Mais d’un mal peut surgir un bien, c’est le mystère pascal. Faire la vérité en Eglise, en s’en donnant les moyens, est libérateur, « quoi qu’il en coûte ». C’est un appel à mettre le Christ au centre de notre foi et non pas les institutions, finalement très humaines. C’est aussi un rappel nécessaire du « sacerdoce des baptisés » qui nous rend tous responsables de la vie de l’Eglise ; rappel aussi que le seul « prêtre pour l’éternité » est le Christ Jésus.
Cela rend assez dérisoires les titres parfois ronflants distribués en Eglise : « éminence » « nos seigneurs les évêques » ; même le titre de Père donné depuis quelques années aux prêtres est désormais perçu comme ambigu. Plus on met les prêtres sur un piédestal, plus on fausse l’image de leur responsabilité : nous sommes d’abord frères, avec des missions particulières. «Ne vous faîtes pas appeler Maître, car vous n’avez qu’un seul maître et vous êtes tous frères » nous dit Jésus (Mt 23,8).
- La participation effective des laïcs, hommes et femmes, dans les prises de décision en Eglise, à tous les niveaux, devient incontournable – le pape François en donne déjà l’exemple. Le synode à venir sur la « synodalité », ou coresponsabilité, est sûrement un clin d’œil de l’Esprit Saint, et les évêques de France viennent d’ouvrir des chemins nouveaux dans ce domaine.
- Le gros travail fait par la commission Sauvé nous a finalement rendu service, il est un chemin de conversion pour nos regards et nos pratiques. Il devient une référence pour d’autres organismes de la société – d’ailleurs Mr Sauvé est nommé pour mener une enquête du même ordre dans la société civile.
- En conclusion, il nous est donné là une occasion de construire l’Eglise comme peuple de Dieu, sous la grâce de l’Esprit Saint, avec l’audace des prophètes, mais aussi la patience des réalistes.
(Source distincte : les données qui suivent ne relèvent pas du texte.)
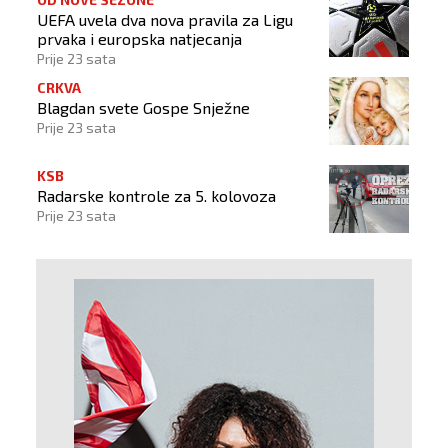
UEFA uvela dva nova pravila za Ligu
prvaka i europska natjecanja
Prije 23 sata
CRKVA
Blagdan svete Gospe Snježne
Prije 23 sata
KSB
Radarske kontrole za 5. kolovoza
Prije 23 sata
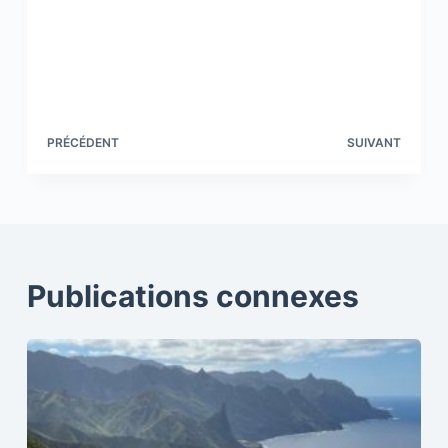
PRÉCÉDENT
SUIVANT
Publications connexes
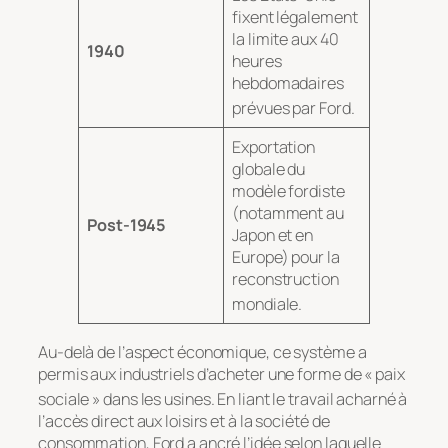
fixent légalement
la limite aux 40
1940
heures
hebdomadaires
prévues par Ford
.
Exportation
globale du
modèle fordiste
(notamment au
Post-1945
Japon et en
Europe) pour la
reconstruction
mondiale
.
Au-delà de l’aspect économique, ce système a
permis aux industriels d’acheter une forme de « paix
sociale » dans les usines
. En liant le travail acharné à
l’accès direct aux loisirs et à la société de
consommation, Ford a ancré l’idée selon laquelle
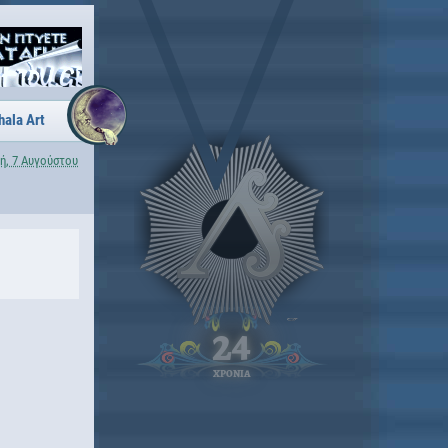
hala Art
ή, 7 Αυγούστου
24
ΧΡΟΝΙΑ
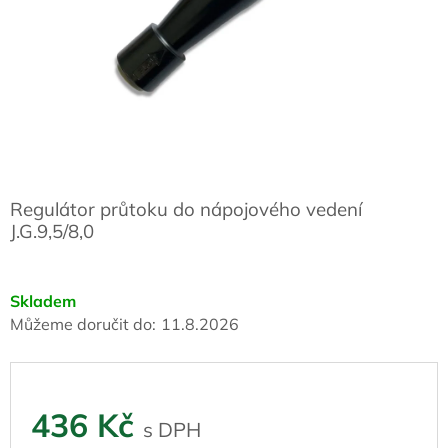
Regulátor průtoku do nápojového vedení
J.G.9,5/8,0
Skladem
Můžeme doručit do:
11.8.2026
436 Kč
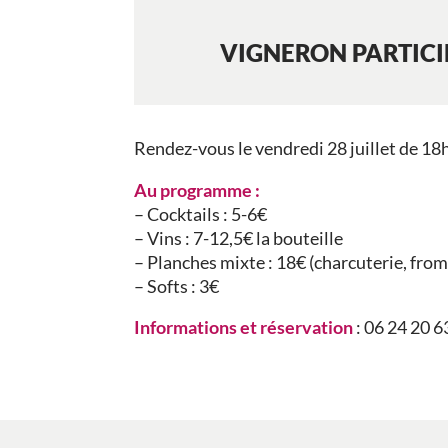
VIGNERON PARTIC
Rendez-vous le vendredi 28 juillet de 18
Au programme :
– Cocktails : 5-6€
– Vins : 7-12,5€ la bouteille
– Planches mixte : 18€ (charcuterie, from
– Softs : 3€
Informations et réservation
: 06 24 20 6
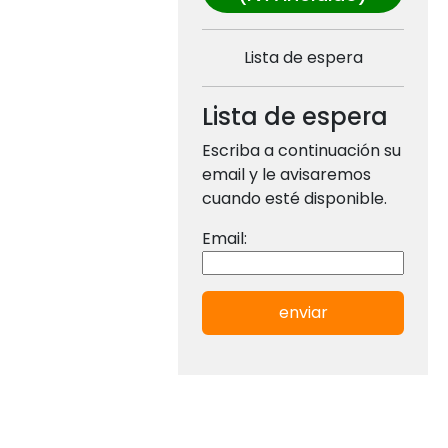
Lista de espera
Lista de espera
Escriba a continuación su
email y le avisaremos
cuando esté disponible.
Email:
enviar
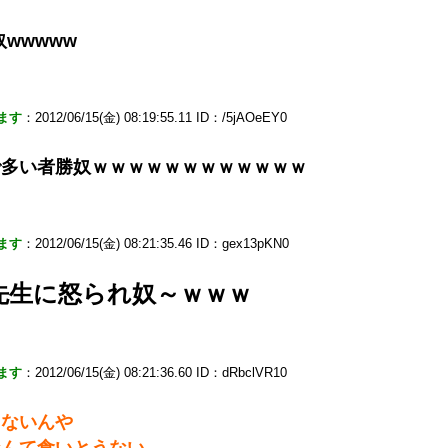
wwwww
ます
：2012/06/15(金) 08:19:55.11 ID：/5jAOeEY0
で多い者勝奴ｗｗｗｗｗｗｗｗｗｗｗｗ
ます
：2012/06/15(金) 08:21:35.46 ID：gex13pKN0
先生に怒られ奴～ｗｗｗ
ます
：2012/06/15(金) 08:21:36.60 ID：dRbclVR10
てないんや
なんて食いとうない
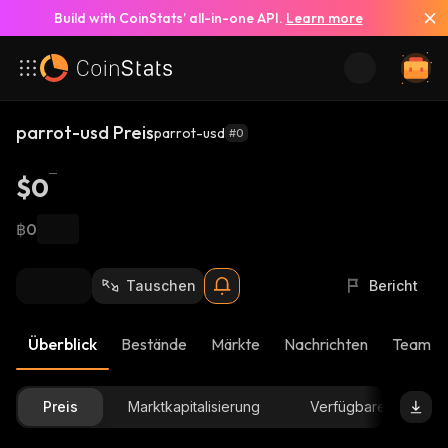
Build with CoinStats’ all-in-one API.
Learn more
parrot-usd Preis
parrot-usd
#0
$0
฿0
Tauschen
Bericht
Überblick
Bestände
Märkte
Nachrichten
Team-U
Preis
Marktkapitalisierung
Verfügbare Menge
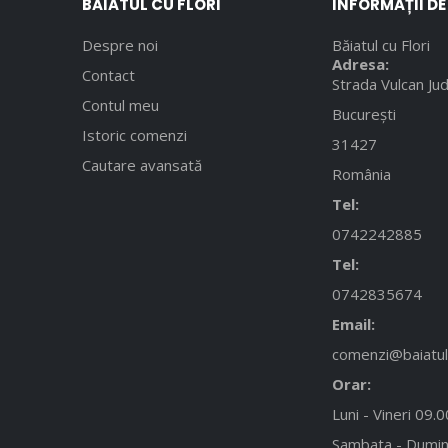
BĂIATUL CU FLORI
INFORMAȚII D
Despre noi
Băiatul cu Flori
Adresa:
Contact
Strada Vulcan Jud
Contul meu
București
Istoric comenzi
31427
Cautare avansată
România
Tel:
0742242885
Tel:
0742835674
Email:
comenzi@baiatulc
Orar:
Luni - Vineri 09.
Sambata - Dumin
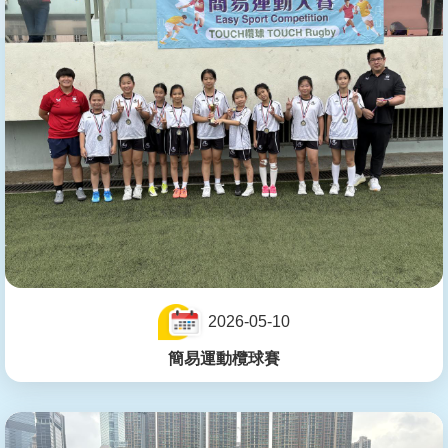
2026-05-10
簡易運動欖球賽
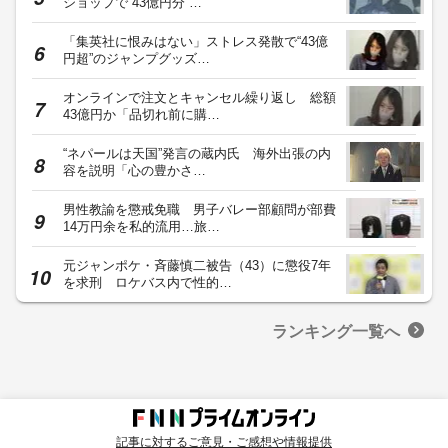
ショップで“43億円分”…
「集英社に恨みはない」ストレス発散で“43億
円超”のジャンプグッズ…
オンラインで注文とキャンセル繰り返し 総額
43億円か「品切れ前に購…
“ネパールは天国”発言の蔵内氏 海外出張の内
容を説明「心の豊かさ…
男性教諭を懲戒免職 男子バレー部顧問が部費
14万円余を私的流用…旅…
元ジャンポケ・斉藤慎二被告（43）に懲役7年
を求刑 ロケバス内で性的…
ランキング一覧へ
記事に対するご意見・ご感想や情報提供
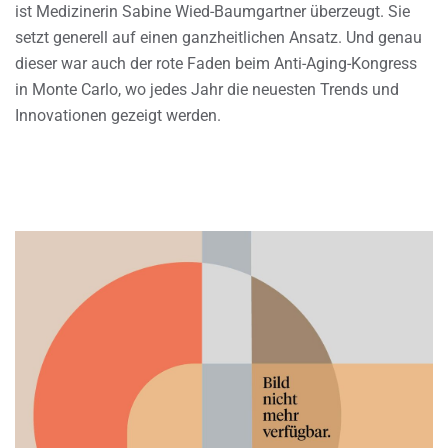
ist Medizinerin Sabine Wied-Baumgartner überzeugt. Sie
setzt generell auf einen ganzheitlichen Ansatz. Und genau
dieser war auch der rote Faden beim Anti-Aging-Kongress
in Monte Carlo, wo jedes Jahr die neuesten Trends und
Innovationen gezeigt werden.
Notre prière accompagnera fidèlement le chemin qui s’ouvre.
Louis
Dans notre diocèse, notre archevêque Monseigneur Luc Ravel a demandé aux coopérateurs en pastoral de remettre une lettre de sa part aux parents qui inscrivent leurs enfants dans un cheminement vers un sacrement. Cette lettre datée du mois d’août 2021 explique entre autres les nouvelles règles en matière d’accueil des enfants : « Les groupes de catéchèse seront accueillis par deux adultes (…) cette règle du binôme s’applique à toutes les activités organisées à l’attention des moins de quinze ans (…)» (Mgr Ravel). Au moment de la remise du rapport de la CIASE, nous étions en pleine période d’inscription à la première des communions sur notre communauté de paroisses.
Lors des rencontres d’inscription, j’ai personnellement abordé le sujet avec les parents. Le fait que notre Archevêque ait pris dès le mois d’août (en réalité même bien avant) des mesures concrètes a permis aux parents de se rendre compte qu’avant même la remise du rapport, ce sujet était au cœur des préoccupations de notre diocèse. Cela a été compris comme un engagement, une volonté de changer nos habitudes ; changements auxquels les parents ont adhéré puisque tous nos groupes se sont pourvus de deux parents accompagnateurs.
Ce qui ressort de ces rencontres avec tous ces parents (environ 200), c’est qu’aussi difficile que soit ce rapport, il est nécessaire pour faire grandir notre Église.